> _Goal of the exercise_
Repeat the records below word for word.

Extracted page text data:
<<<<
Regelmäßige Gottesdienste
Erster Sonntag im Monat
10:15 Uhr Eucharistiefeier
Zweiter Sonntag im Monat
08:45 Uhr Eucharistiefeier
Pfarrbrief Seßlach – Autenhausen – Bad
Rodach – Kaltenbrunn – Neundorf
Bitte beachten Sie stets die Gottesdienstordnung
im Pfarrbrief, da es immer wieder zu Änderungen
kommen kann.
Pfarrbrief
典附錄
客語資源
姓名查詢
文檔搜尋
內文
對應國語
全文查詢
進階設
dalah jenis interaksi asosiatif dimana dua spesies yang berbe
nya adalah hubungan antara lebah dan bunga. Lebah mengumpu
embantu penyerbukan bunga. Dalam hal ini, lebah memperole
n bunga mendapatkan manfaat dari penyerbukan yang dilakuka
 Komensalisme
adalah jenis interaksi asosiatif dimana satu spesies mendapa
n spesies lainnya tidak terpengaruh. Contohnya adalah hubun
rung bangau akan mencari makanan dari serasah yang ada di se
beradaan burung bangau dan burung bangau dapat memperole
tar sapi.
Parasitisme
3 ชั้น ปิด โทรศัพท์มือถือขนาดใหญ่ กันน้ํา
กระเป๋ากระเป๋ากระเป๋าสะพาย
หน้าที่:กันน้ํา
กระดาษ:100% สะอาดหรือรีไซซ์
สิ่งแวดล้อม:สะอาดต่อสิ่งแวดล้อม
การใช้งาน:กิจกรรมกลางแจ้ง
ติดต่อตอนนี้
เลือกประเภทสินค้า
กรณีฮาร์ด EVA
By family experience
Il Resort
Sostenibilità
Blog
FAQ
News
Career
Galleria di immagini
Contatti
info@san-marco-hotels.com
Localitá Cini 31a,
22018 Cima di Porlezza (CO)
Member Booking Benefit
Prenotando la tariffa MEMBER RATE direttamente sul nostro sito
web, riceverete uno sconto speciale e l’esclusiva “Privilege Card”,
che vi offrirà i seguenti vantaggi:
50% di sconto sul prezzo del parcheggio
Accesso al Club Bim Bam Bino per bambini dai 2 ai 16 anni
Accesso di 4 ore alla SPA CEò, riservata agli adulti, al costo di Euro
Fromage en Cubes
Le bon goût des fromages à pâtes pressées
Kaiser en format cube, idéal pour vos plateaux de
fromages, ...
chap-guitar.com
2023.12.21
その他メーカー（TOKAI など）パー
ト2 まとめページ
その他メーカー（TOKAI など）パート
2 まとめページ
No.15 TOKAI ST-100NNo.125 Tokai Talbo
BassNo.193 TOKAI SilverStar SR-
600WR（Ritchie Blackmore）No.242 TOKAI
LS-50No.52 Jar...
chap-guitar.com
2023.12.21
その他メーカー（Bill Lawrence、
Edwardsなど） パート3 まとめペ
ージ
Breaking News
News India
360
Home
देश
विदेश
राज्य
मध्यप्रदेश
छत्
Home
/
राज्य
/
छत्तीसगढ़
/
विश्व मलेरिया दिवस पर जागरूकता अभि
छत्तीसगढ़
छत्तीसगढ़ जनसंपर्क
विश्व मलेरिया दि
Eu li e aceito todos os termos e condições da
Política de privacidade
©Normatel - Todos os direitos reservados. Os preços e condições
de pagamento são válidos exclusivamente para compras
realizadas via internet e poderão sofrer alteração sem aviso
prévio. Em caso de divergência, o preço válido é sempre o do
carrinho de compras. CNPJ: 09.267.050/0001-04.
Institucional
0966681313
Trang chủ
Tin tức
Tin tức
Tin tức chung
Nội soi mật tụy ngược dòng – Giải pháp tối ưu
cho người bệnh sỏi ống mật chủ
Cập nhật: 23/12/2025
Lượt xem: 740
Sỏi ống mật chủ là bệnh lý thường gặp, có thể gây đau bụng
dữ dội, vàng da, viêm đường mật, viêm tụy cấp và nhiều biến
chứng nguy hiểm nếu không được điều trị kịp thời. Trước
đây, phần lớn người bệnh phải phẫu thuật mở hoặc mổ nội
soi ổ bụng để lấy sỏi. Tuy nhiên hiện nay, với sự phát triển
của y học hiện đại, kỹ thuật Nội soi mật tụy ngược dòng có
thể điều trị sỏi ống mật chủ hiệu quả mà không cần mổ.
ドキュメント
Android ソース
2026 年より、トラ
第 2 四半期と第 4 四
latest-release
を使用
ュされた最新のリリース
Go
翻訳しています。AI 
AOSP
>>>>
> _Exercise response_
Regelmäßige Gottesdienste
Erster Sonntag im Monat
10:15 Uhr Eucharistiefeier
Zweiter Sonntag im Monat
08:45 Uhr Eucharistiefeier
Pfarrbrief Seßlach – Autenhausen – Bad
Rodach – Kaltenbrunn – Neundorf
Bitte beachten Sie stets die Gottesdienstordnung
im Pfarrbrief, da es immer wieder zu Änderungen
kommen kann.
Pfarrbrief
典附錄
客語資源
姓名查詢
文檔搜尋
內文
對應國語
全文查詢
進階設
dalah jenis interaksi asosiatif dimana dua spesies yang berbe
nya adalah hubungan antara lebah dan bunga. Lebah mengumpu
embantu penyerbukan bunga. Dalam hal ini, lebah memperole
n bunga mendapatkan manfaat dari penyerbukan yang dilakuka
 Komensalisme
adalah jenis interaksi asosiatif dimana satu spesies mendapa
n spesies lainnya tidak terpengaruh. Contohnya adalah hubun
rung bangau akan mencari makanan dari serasah yang ada di se
beradaan burung bangau dan burung bangau dapat memperole
tar sapi.
Parasitisme
3 ชั้น ปิด โทรศัพท์มือถือขนาดใหญ่ กันน้ํา
กระเป๋ากระเป๋ากระเป๋าสะพาย
หน้าที่:กันน้ํา
กระดาษ:100% สะอาดหรือรีไซซ์
สิ่งแวดล้อม:สะอาดต่อสิ่งแวดล้อม
การใช้งาน:กิจกรรมกลางแจ้ง
ติดต่อตอนนี้
เลือกประเภทสินค้า
กรณีฮาร์ด EVA
By family experience
Il Resort
Sostenibilità
Blog
FAQ
News
Career
Galleria di immagini
Contatti
info@san-marco-hotels.com
Localitá Cini 31a,
22018 Cima di Porlezza (CO)
Member Booking Benefit
Prenotando la tariffa MEMBER RATE direttamente sul nostro sito
web, riceverete uno sconto speciale e l’esclusiva “Privilege Card”,
che vi offrirà i seguenti vantaggi:
50% di sconto sul prezzo del parcheggio
Accesso al Club Bim Bam Bino per bambini dai 2 ai 16 anni
Accesso di 4 ore alla SPA CEò, riservata agli adulti, al costo di Euro
Fromage en Cubes
Le bon goût des fromages à pâtes pressées
Kaiser en format cube, idéal pour vos plateaux de
fromages, ...
chap-guitar.com
2023.12.21
その他メーカー（TOKAI など）パー
ト2 まとめページ
その他メーカー（TOKAI など）パート
2 まとめページ
No.15 TOKAI ST-100NNo.125 Tokai Talbo
BassNo.193 TOKAI SilverStar SR-
600WR（Ritchie Blackmore）No.242 TOKAI
LS-50No.52 Jar...
chap-guitar.com
2023.12.21
その他メーカー（Bill Lawrence、
Edwardsなど） パート3 まとめペ
ージ
Breaking News
News India
360
Home
देश
विदेश
राज्य
मध्यप्रदेश
छत्
Home
/
राज्य
/
छत्तीसगढ़
/
विश्व मलेरिया दिवस पर जागरूकता अभि
छत्तीसगढ़
छत्तीसगढ़ जनसंपर्क
विश्व मलेरिया दि
Eu li e aceito todos os termos e condições da
Política de privacidade
©Normatel - Todos os direitos reservados. Os preços e condições
de pagamento são válidos exclusivamente para compras
realizadas via internet e poderão sofrer alteração sem aviso
prévio. Em caso de divergência, o preço válido é sempre o do
carrinho de compras. CNPJ: 09.267.050/0001-04.
Institucional
0966681313
Trang chủ
Tin tức
Tin tức
Tin tức chung
Nội soi mật tụy ngược dòng – Giải pháp tối ưu
cho người bệnh sỏi ống mật chủ
Cập nhật: 23/12/2025
Lượt xem: 740
Sỏi ống mật chủ là bệnh lý thường gặp, có thể gây đau bụng
dữ dội, vàng da, viêm đường mật, viêm tụy cấp và nhiều biến
chứng nguy hiểm nếu không được điều trị kịp thời. Trước
đây, phần lớn người bệnh phải phẫu thuật mở hoặc mổ nội
soi ổ bụng để lấy sỏi. Tuy nhiên hiện nay, với sự phát triển
của y học hiện đại, kỹ thuật Nội soi mật tụy ngược dòng có
thể điều trị sỏi ống mật chủ hiệu quả mà không cần mổ.
ドキュメント
Android ソース
2026 年より、トラ
第 2 四半期と第 4 四
latest-release
を使用
ュされた最新のリリース
Go
翻訳しています。AI 
AOSP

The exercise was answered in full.